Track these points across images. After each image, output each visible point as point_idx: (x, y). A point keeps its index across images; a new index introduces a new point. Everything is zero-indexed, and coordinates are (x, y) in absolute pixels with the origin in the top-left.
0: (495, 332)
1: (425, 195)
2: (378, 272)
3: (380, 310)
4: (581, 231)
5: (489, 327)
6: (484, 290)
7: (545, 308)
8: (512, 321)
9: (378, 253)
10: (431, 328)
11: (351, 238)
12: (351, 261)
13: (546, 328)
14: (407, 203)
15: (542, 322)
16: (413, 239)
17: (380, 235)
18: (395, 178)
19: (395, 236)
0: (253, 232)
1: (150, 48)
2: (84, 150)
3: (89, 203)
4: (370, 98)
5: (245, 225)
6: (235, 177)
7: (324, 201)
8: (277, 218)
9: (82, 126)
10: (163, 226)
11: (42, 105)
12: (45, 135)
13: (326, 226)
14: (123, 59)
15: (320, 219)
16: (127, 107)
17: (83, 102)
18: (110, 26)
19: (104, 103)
☆ ☆ ☆ ☆
* Exercise details:
Reproduce the listing above exactly from the line containing "14: (407, 203)" through its last line, with both of those lines included.

* Written solution:
14: (407, 203)
15: (542, 322)
16: (413, 239)
17: (380, 235)
18: (395, 178)
19: (395, 236)
0: (253, 232)
1: (150, 48)
2: (84, 150)
3: (89, 203)
4: (370, 98)
5: (245, 225)
6: (235, 177)
7: (324, 201)
8: (277, 218)
9: (82, 126)
10: (163, 226)
11: (42, 105)
12: (45, 135)
13: (326, 226)
14: (123, 59)
15: (320, 219)
16: (127, 107)
17: (83, 102)
18: (110, 26)
19: (104, 103)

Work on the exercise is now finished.